How will ocean animals react to the solar eclipse? | Oceana
Home / Blog / How will ocean animals react to the solar eclipse?

August 17, 2017

How will ocean animals react to the solar eclipse?

Because solar eclipses — like the one expected on Aug. 21 — are rare, much of what we know about animal behavior during daytime blackouts is anecdotal. There's plenty left to learn, scientists said.
Muratart / Shutterstock


People watching a total solar eclipse are known to shout, cry, shake uncontrollably and even fall into religious ecstasy. The arrival of sudden darkness in the middle of the day is a shock to be sure. But for fish, penguins and other marine animals, will the Aug. 21 eclipse inspire panic and confusion or just a shrug?

There are two ways marine animals could react to unexpected darkness, said Stephán Reebs, an animal behaviorist at the University of Moncton in Canada. Some sea creatures could listen to their internal clocks and realize that even though the stars are out, it’s not bedtime yet. Other animals may depend more on their learned association between dimming light and the need to prepare for nightfall.

The rhythm within

“Like most other animals, fish have an internal circadian clock that gives them a sense of time,” Reebs explained. And much of his research has been spent tinkering with the ways it ticks.

In a 1994 study, Reebs set out to see if zebra cichlids — a small, freshwater fish from Malawi — are governed by their internal clocks or by exterior light. Each day at dusk, parent cichlids dutifully scoop their babies into their mouths and carry them to the safety of the nest. This routine happens every evening like clockwork, and keeps the tiny cichlid fry from becoming a predator’s midnight snack.

Reebs found that partial darkness didn’t dupe parent cichlids. They kept up their normal daytime behaviors. “I would have been disappointed if my cichlids had retrieved their young in the middle of the day,” Reebs said, “because that would have meant no influence by the internal clock — and I like clocks.”

Ignoring partial darkness is a smart strategy. After all, passing clouds and bad weather dim the sun all the time. But the story changed when Reebs turned the lights off entirely. This time, the parents vacuumed up their babies in preparation for bedtime.

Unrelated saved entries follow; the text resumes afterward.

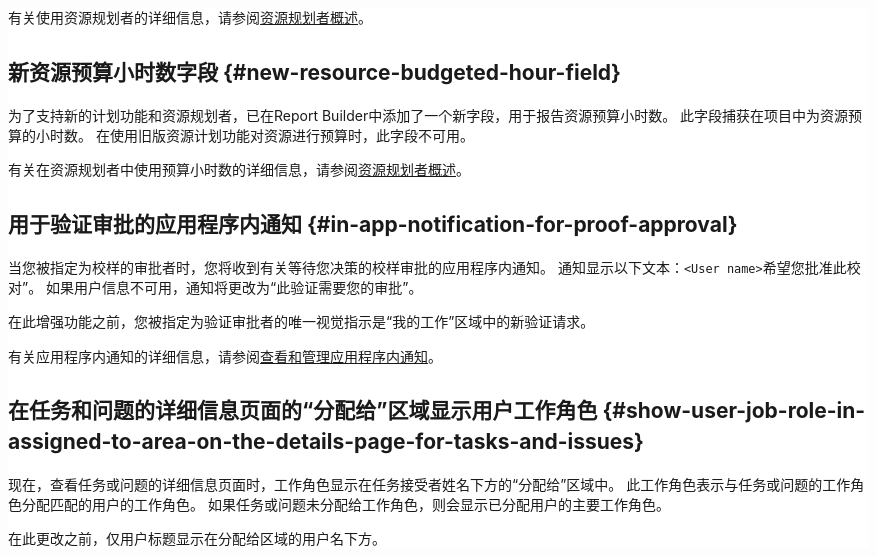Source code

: 有关使用资源规划者的详细信息，请参阅[资源规划者概述](../../../../resource-mgmt/resource-planning/get-started-resource-planner.md)。

## 新资源预算小时数字段 {#new-resource-budgeted-hour-field}

为了支持新的计划功能和资源规划者，已在Report Builder中添加了一个新字段，用于报告资源预算小时数。 此字段捕获在项目中为资源预算的小时数。 在使用旧版资源计划功能对资源进行预算时，此字段不可用。

有关在资源规划者中使用预算小时数的详细信息，请参阅[资源规划者概述](../../../../resource-mgmt/resource-planning/get-started-resource-planner.md)。

## 用于验证审批的应用程序内通知 {#in-app-notification-for-proof-approval}

当您被指定为校样的审批者时，您将收到有关等待您决策的校样审批的应用程序内通知。 通知显示以下文本：`<User name>`希望您批准此校对”。 如果用户信息不可用，通知将更改为“此验证需要您的审批”。

在此增强功能之前，您被指定为验证审批者的唯一视觉指示是“我的工作”区域中的新验证请求。

有关应用程序内通知的详细信息，请参阅[查看和管理应用程序内通知](../../../../workfront-basics/using-notifications/view-and-manage-in-app-notifications.md)。

## 在任务和问题的详细信息页面的“分配给”区域显示用户工作角色 {#show-user-job-role-in-assigned-to-area-on-the-details-page-for-tasks-and-issues}

现在，查看任务或问题的详细信息页面时，工作角色显示在任务接受者姓名下方的“分配给”区域中。 此工作角色表示与任务或问题的工作角色分配匹配的用户的工作角色。 如果任务或问题未分配给工作角色，则会显示已分配用户的主要工作角色。

在此更改之前，仅用户标题显示在分配给区域的用户名下方。 
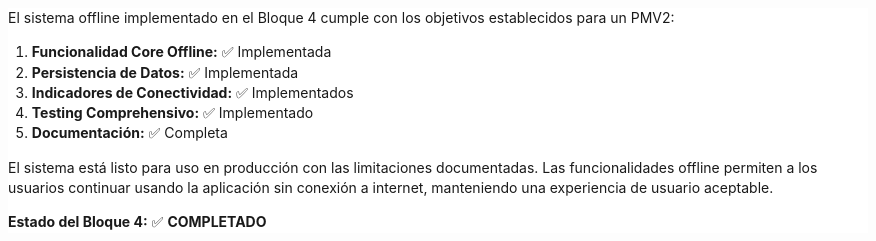 El sistema offline implementado en el Bloque 4 cumple con los objetivos establecidos para un PMV2:

1. **Funcionalidad Core Offline:** ✅ Implementada
2. **Persistencia de Datos:** ✅ Implementada
3. **Indicadores de Conectividad:** ✅ Implementados
4. **Testing Comprehensivo:** ✅ Implementado
5. **Documentación:** ✅ Completa

El sistema está listo para uso en producción con las limitaciones documentadas. Las funcionalidades offline permiten a los usuarios continuar usando la aplicación sin conexión a internet, manteniendo una experiencia de usuario aceptable.

**Estado del Bloque 4:** ✅ **COMPLETADO**
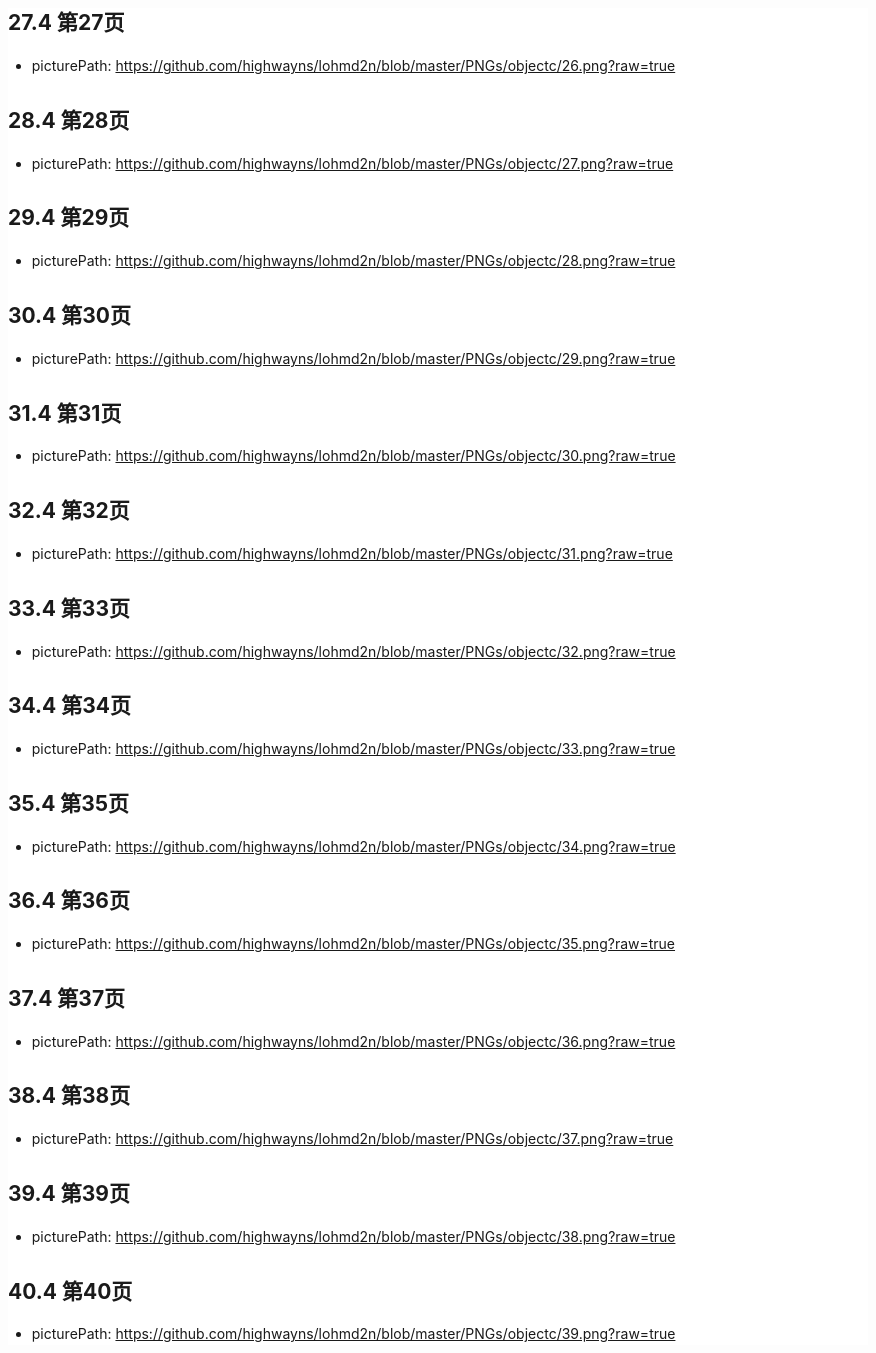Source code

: ## 27.4 第27页
* picturePath: https://github.com/highwayns/lohmd2n/blob/master/PNGs/objectc/26.png?raw=true

## 28.4 第28页
* picturePath: https://github.com/highwayns/lohmd2n/blob/master/PNGs/objectc/27.png?raw=true

## 29.4 第29页
* picturePath: https://github.com/highwayns/lohmd2n/blob/master/PNGs/objectc/28.png?raw=true

## 30.4 第30页
* picturePath: https://github.com/highwayns/lohmd2n/blob/master/PNGs/objectc/29.png?raw=true

## 31.4 第31页
* picturePath: https://github.com/highwayns/lohmd2n/blob/master/PNGs/objectc/30.png?raw=true

## 32.4 第32页
* picturePath: https://github.com/highwayns/lohmd2n/blob/master/PNGs/objectc/31.png?raw=true

## 33.4 第33页
* picturePath: https://github.com/highwayns/lohmd2n/blob/master/PNGs/objectc/32.png?raw=true

## 34.4 第34页
* picturePath: https://github.com/highwayns/lohmd2n/blob/master/PNGs/objectc/33.png?raw=true

## 35.4 第35页
* picturePath: https://github.com/highwayns/lohmd2n/blob/master/PNGs/objectc/34.png?raw=true

## 36.4 第36页
* picturePath: https://github.com/highwayns/lohmd2n/blob/master/PNGs/objectc/35.png?raw=true

## 37.4 第37页
* picturePath: https://github.com/highwayns/lohmd2n/blob/master/PNGs/objectc/36.png?raw=true

## 38.4 第38页
* picturePath: https://github.com/highwayns/lohmd2n/blob/master/PNGs/objectc/37.png?raw=true

## 39.4 第39页
* picturePath: https://github.com/highwayns/lohmd2n/blob/master/PNGs/objectc/38.png?raw=true

## 40.4 第40页
* picturePath: https://github.com/highwayns/lohmd2n/blob/master/PNGs/objectc/39.png?raw=true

In this case, Reebs said, the environmental cue was strong enough to signal to the parents that nocturnal predators might be on the prowl. The risks of losing their babies outweighed their bodies’ message that it was still daytime. Reebs put himself in the mindset of a cichlid mom or dad, saying: “It may not be night, but it’s dark, dammit, and I need to take care of my young!”

The light beyond

For vision-dependent species, or those that use shadows to spot predators, solar eclipses can have “significant effects” on marine animal behavior, said Andrew J. Phillips, a sleep expert at Harvard Medical School.

Scattered field observations have recorded how fish react to real-world eclipses. Herring in Maine school on the water’s surface, reef fish in the Galapagos retreat to safety on the reef and zooplankton migrate to the surface from the dark depths below — all behavior typically seen at twilight.

More charismatic critters also react to the eclipse. An astronomer boating off the Galapagos during an eclipse was joined at the sea’s surface by a group of whales and dolphins, apparently as interested in the celestial phenomenon as he was.

Even penguins might get in on the game. Little penguins in Australia are the smallest penguin species, and the only ones that are solely nocturnal when they’re on land. Each day at sunset they return to Phillip Island in the south of Australia to sleep. A 2016 study found that their daily arrivals and departures are strongly influenced by light from the sun and moon, and possibly also from electric lights.

Andre Chiaradia, a seabird research scientist on the island, suspects that the penguins’ light sensitivity means they’d likely take notice of a solar eclipse. But there’s a catch, Chiaradia said. An eclipse would only alter their behavior if it happened “at sunset when they come home or at sunrise when they leave the colony.”

But we don’t have to worry that the eclipse will throw marine animals out of whack for more than a few minutes. Inner clocks can’t be overridden by fleeting environmental cues, said Kristin Tessmar-Raible, a molecular biologist at the University of Vienna in Austria. It takes time for circadian rhythms to readjust — think of how long it takes to recover from jet lag.

Solar eclipses are rare. If you’re lucky enough to be in its path next Monday, take some time to observe how the local wildlife react. The California Academy of Sciences is asking citizen scientists to report their findings to the Life Responds project. Because so much of what we know about animal behavior during eclipses is anecdotal, there’s plenty left to learn.

And if you happen to be at sea for the brief window when the sky goes dark, try to spare a few seconds to watch what’s going on below the waves: What you see might surprise you.